=== Listing ===
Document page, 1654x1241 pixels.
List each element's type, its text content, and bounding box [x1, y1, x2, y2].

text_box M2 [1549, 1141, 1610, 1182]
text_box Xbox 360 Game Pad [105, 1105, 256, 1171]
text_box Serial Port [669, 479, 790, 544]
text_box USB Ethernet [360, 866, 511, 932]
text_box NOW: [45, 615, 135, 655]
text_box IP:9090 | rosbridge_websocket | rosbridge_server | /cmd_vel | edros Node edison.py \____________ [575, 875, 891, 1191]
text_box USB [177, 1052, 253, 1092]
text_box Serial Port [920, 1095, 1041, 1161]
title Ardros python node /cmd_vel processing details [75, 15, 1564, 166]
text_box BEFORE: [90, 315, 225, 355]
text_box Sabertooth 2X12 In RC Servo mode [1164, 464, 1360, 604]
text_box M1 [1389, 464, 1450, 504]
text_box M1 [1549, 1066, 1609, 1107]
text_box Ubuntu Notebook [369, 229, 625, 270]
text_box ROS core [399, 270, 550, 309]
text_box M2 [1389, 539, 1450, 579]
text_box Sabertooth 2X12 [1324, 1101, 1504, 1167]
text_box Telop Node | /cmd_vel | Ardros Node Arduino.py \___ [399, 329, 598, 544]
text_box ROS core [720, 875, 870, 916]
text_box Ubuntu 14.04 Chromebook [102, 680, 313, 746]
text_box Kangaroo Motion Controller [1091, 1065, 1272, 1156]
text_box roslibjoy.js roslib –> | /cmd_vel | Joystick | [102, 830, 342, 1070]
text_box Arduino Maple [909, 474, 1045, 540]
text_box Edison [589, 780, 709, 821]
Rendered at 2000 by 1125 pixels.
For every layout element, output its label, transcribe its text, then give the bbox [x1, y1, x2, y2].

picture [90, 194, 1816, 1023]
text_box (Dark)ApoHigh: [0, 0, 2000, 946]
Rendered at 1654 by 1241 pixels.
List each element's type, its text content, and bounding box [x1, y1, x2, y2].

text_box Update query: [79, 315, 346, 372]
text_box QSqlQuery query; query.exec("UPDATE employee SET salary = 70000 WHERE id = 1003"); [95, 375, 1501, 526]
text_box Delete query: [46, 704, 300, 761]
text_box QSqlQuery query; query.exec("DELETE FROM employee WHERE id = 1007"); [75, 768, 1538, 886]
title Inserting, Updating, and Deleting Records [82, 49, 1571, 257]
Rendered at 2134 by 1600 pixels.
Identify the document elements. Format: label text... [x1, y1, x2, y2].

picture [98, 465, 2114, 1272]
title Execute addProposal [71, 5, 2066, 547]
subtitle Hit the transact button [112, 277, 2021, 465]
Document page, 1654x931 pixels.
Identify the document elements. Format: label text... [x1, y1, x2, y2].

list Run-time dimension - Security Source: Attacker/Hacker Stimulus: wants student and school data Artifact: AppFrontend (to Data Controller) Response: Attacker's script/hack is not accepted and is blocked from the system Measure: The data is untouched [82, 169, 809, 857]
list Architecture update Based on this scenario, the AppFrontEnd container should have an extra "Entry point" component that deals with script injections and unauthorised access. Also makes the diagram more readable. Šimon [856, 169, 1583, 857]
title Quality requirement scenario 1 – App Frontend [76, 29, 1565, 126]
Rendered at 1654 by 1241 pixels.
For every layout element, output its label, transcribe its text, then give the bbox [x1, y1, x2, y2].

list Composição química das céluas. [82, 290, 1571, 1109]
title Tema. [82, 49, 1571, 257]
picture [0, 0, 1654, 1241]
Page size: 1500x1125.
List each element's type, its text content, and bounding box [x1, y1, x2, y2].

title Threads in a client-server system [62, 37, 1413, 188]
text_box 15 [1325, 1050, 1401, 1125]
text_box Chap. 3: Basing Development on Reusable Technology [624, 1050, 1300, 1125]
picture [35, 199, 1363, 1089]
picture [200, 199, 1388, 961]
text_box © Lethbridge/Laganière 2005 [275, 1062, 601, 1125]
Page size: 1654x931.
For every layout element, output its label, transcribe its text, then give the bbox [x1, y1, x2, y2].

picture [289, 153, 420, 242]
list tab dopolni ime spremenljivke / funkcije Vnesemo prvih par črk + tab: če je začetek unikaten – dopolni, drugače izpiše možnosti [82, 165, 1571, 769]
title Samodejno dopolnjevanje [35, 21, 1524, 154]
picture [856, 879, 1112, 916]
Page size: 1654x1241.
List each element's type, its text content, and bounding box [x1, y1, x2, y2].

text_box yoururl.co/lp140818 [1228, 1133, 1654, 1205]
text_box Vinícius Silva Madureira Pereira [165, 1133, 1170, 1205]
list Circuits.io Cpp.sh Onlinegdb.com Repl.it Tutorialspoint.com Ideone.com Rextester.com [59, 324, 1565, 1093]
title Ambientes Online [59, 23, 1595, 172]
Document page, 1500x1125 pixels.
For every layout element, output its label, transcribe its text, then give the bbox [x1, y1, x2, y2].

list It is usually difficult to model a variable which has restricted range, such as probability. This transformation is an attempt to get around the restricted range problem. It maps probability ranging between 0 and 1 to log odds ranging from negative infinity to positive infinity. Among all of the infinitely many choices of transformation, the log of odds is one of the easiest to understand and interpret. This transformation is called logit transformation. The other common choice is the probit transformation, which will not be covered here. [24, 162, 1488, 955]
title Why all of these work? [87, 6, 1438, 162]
===
> Given exercise
Please reproduce the lines from the very first one through the line holding "text_box Serial Port [920, 1095, 1041, 1161]", both included, character for character.

> Answer for the task
Document page, 1654x1241 pixels.
List each element's type, its text content, and bounding box [x1, y1, x2, y2].

text_box M2 [1549, 1141, 1610, 1182]
text_box Xbox 360 Game Pad [105, 1105, 256, 1171]
text_box Serial Port [669, 479, 790, 544]
text_box USB Ethernet [360, 866, 511, 932]
text_box NOW: [45, 615, 135, 655]
text_box IP:9090 | rosbridge_websocket | rosbridge_server | /cmd_vel | edros Node edison.py \____________ [575, 875, 891, 1191]
text_box USB [177, 1052, 253, 1092]
text_box Serial Port [920, 1095, 1041, 1161]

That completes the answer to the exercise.